Several other passages, scattered here and there in these letters, certainly go far to justify a reputation for the love of good cheer on the part of their writer. Throughout all of them, indeed, we are not without frequent indications of "a careful attention to and a laudable admiration of good, sound, hearty eating and drinking." Thus, in a postscript to one of his favors to Wilks, he adds,—"I Desire you also to send me a Chest of Lisbon Lemons for my own use." And again, in a letter to Captain Partington, master of one of his vessels, then in Europe, he writes,—"When you come to any Fruit Country, Send or bring me 2 or 4 Chests of Lemmons, for myself & the Officers of this Port, & Take the Pay out of the Cargo." Alas, that the Plantation Rum Punch of those days should now perforce be included among Mr. Phillips's Lost Arts! He sends a consignment with an order "To Messers Walter & Robt. Scott," as follows:—"I have the favour to ask of you, when please God the Merch'dse Comes to your hands, that I may have in return the best Sterling Medara Wines for my own use,—I don't Stand for any Price, provided the Quality of the wine Answers to it. My view in Shipping now is only for an Oppertunity to procure the best wine for my own use, in which you will much oblidge me." And about the same time he orders from London "1 Box Double flint Glass ware. 6 Quart Decanters. 6 Pint do. 2 doz. handsome, new fashd wine Glasses, 6 pair Beakers, Sorted, all plain, 2 pr. pint Cans, 2 pr. 1/2 pint do. 6 Beer Glasses, 12 Water Glasses & 2 Doz. Jelly Glasses." Well might he write to Kilby, not long after, "We live Pretty comfortable here now, on Beacon Hill."

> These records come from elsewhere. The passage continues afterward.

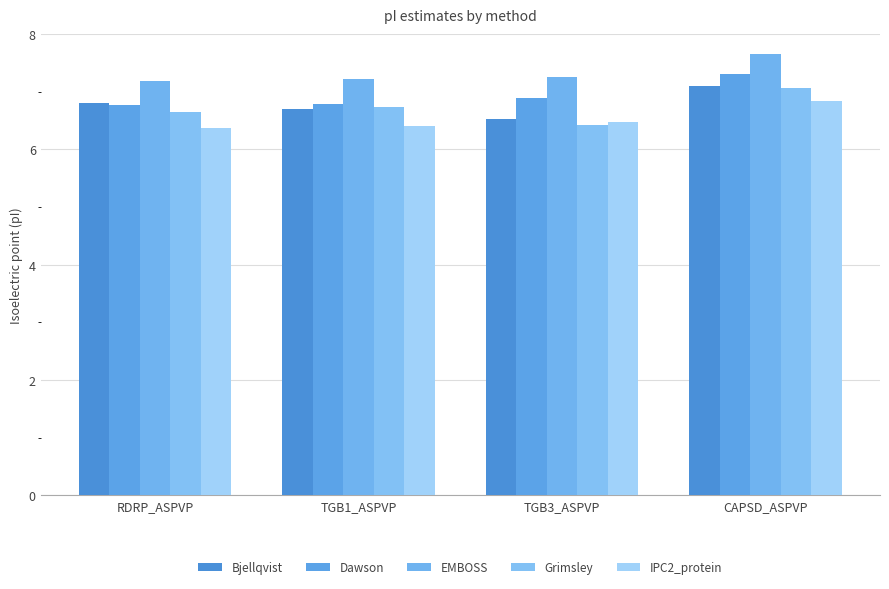

What is the difference between the Bjellqvist values at CAPSD_ASPVP and TGB1_ASPVP?

0.4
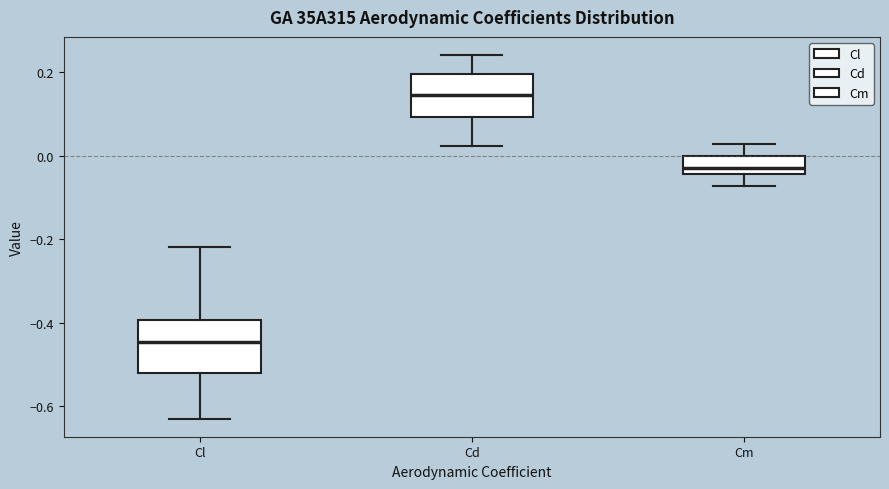

Where does the lower whisker of the box for Cl end on the y-axis? The values are not printed on the chart, so give them approximately, as read against the axis.

-0.62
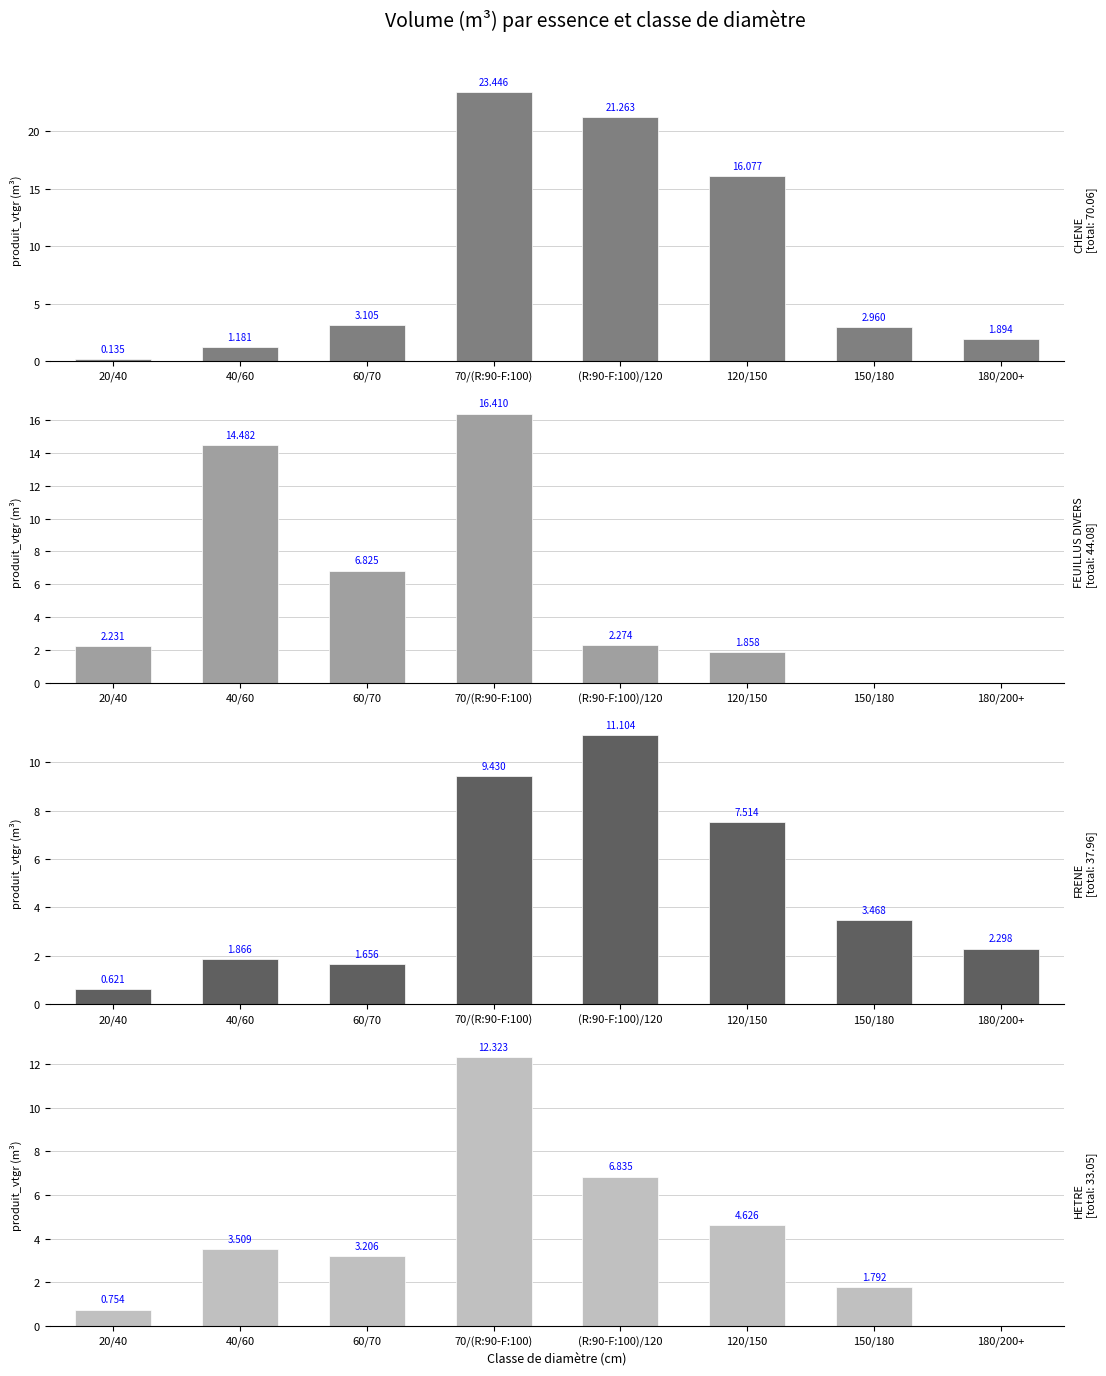

The HETRE series shows 0.0 at 180/200+. True or false?

True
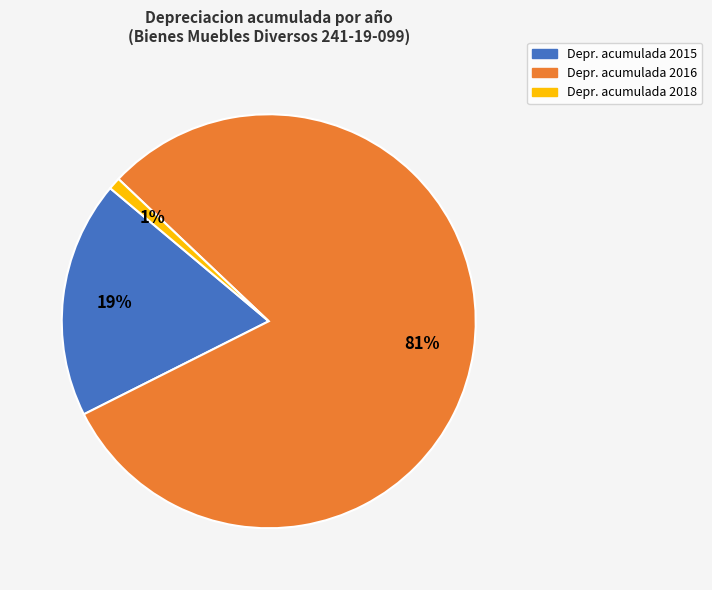

Which category accounts for the majority?

Depr. acumulada 2016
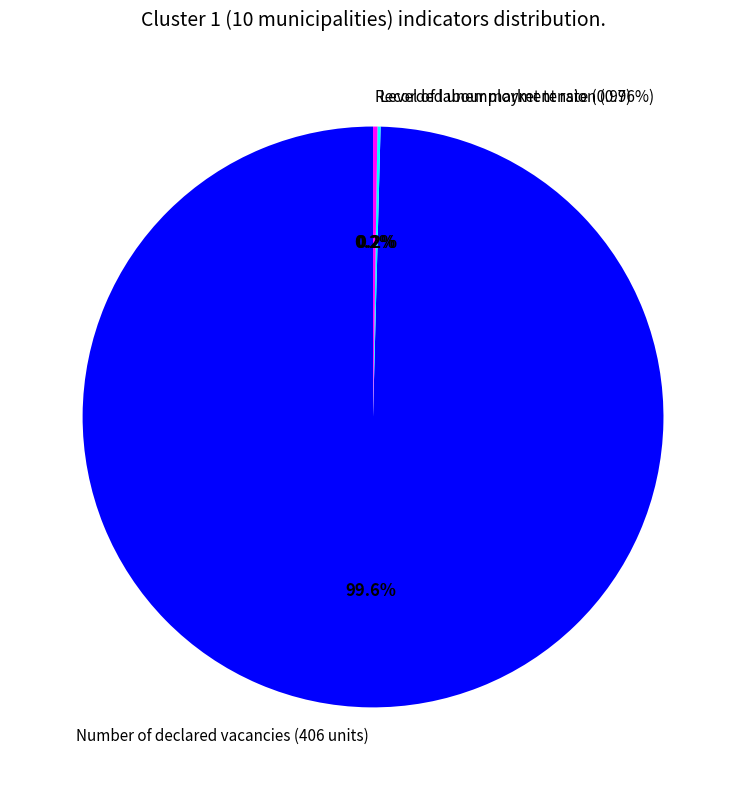

Is there a majority slice in this chart?

Yes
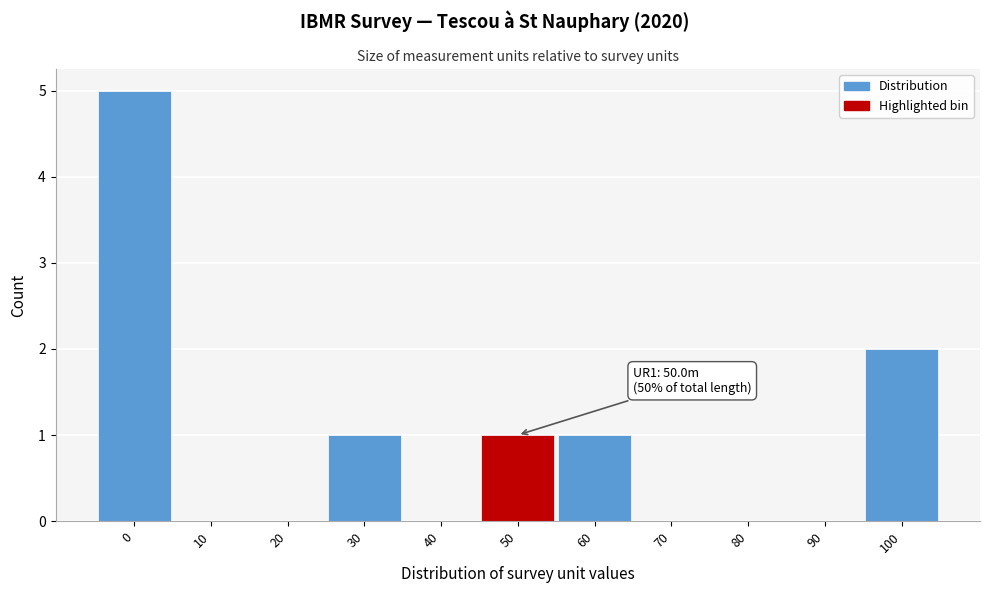

Reading left to right, extract all data points from this chart.

0=5	10=0	20=0	30=1	40=0	50=1	60=1	70=0	80=0	90=0	100=2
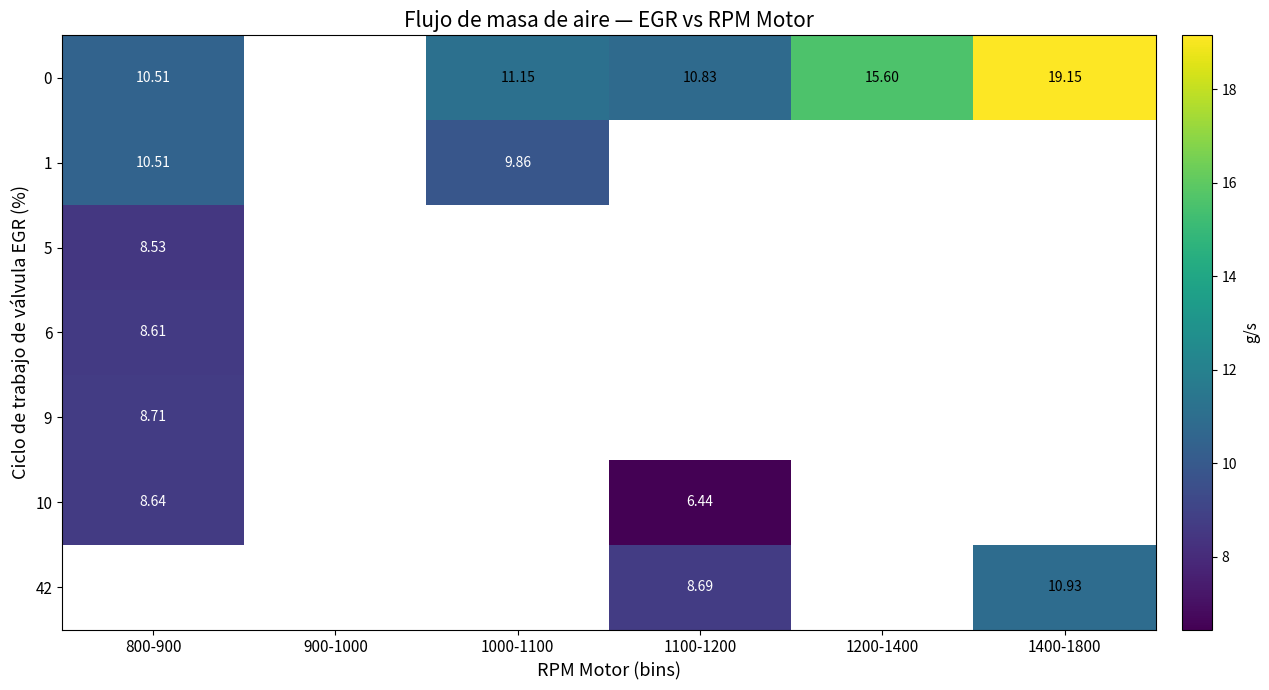

Which has a higher value, 1000-1100 or 1400-1800?

1400-1800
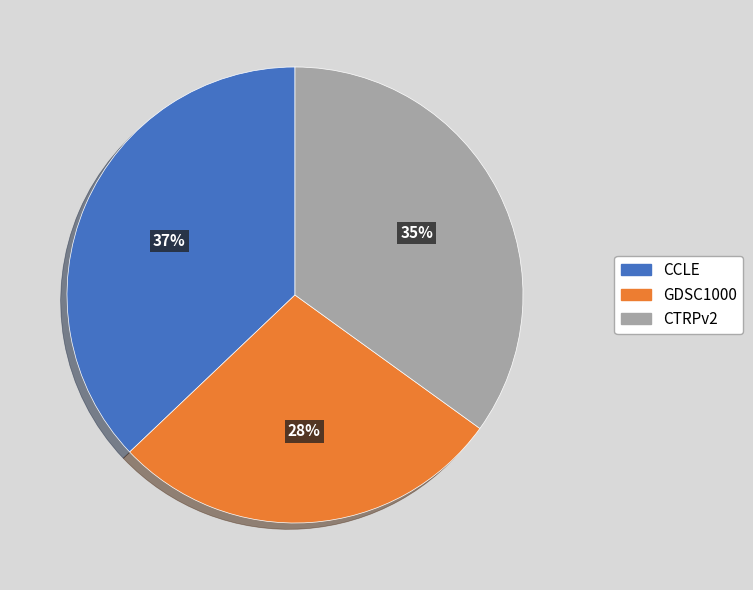

Between CTRPv2 and GDSC1000, which is larger?

CTRPv2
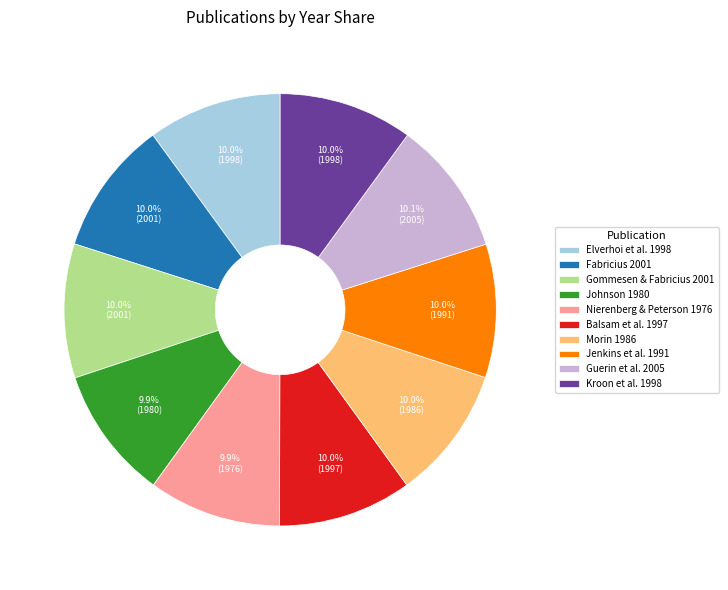

How many segments does this pie chart have?

10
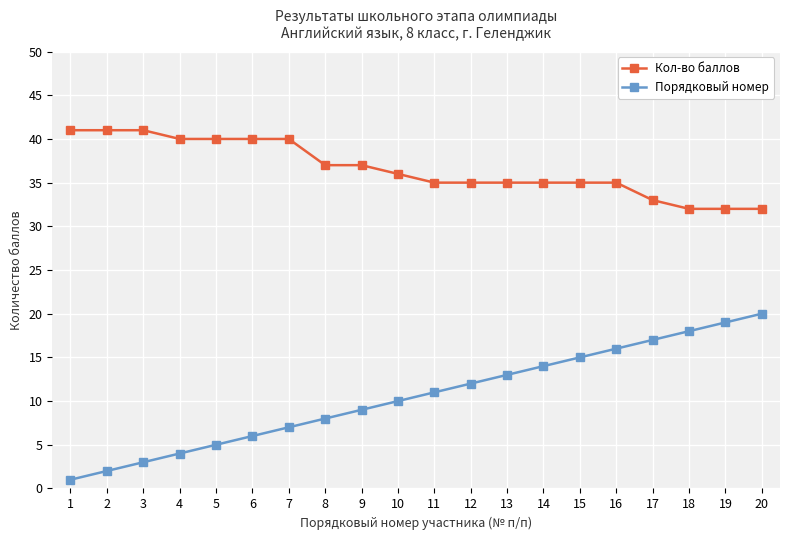

What are all the series names shown in the legend?

Кол-во баллов, Порядковый номер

There is a graphic minuteness about all these trivial directions, which takes us more readily behind the curtain of Time than the most elaborate and dignified chronicles could possibly do. The Muse of History is no doubt a most stately and learned lady,—she looks very splendid in her royal attitudes on the ceilings of Blenheim and in the galleries of Windsor; but can her pompous old stylus bring back for us the every-day work and pleasure of these bygone days,—paint for us the things that come home so nearly "to men's business and bosoms,"—or show us the inner life and the real action of these hearty, jolly old times, one-half so well as the simple homeliness of these careless letters? We seem to see in them the countenances of the people of those long buried years, and to catch the very echo of their voices, in the daily walk of their pleasant and hearty lives. "The dialect and costume," said Mr. Hazlitt, "the wars, the religion, and the politics of the sixteenth and seventeenth centuries" (and we may now venture to add for him, of the earlier half of the eighteenth) "give a charming and wholesome relief to the fastidious refinement and over-labored lassitude of modern readers. Antiquity, after a time, has the grace of novelty, as old fashions revived are mistaken for new ones." In the present instance this seems to us to be, more than usually, the effect of Hancock's quaint and downright style. All these letters of his, in fact, are remarkable for one thing, even beyond the general tenor of the epistolary writing of his time, and that is their directness. He is the very antipode to Don Adriano in "Love's Labor's Lost"; never could it be said of him that "he draweth out the thread of his verbosity finer than the staple of his argument." He does not leave his correspondents to grope their way to his meaning by inferences,—he comes to the point. If he likes more "Macoys, Squirril & Monkys" in his wallpaper than his neighbors,—if he thinks Cox's man ought to be abated, or Glin to do the handsome thing by him, he says so, point-blank, and there's an end.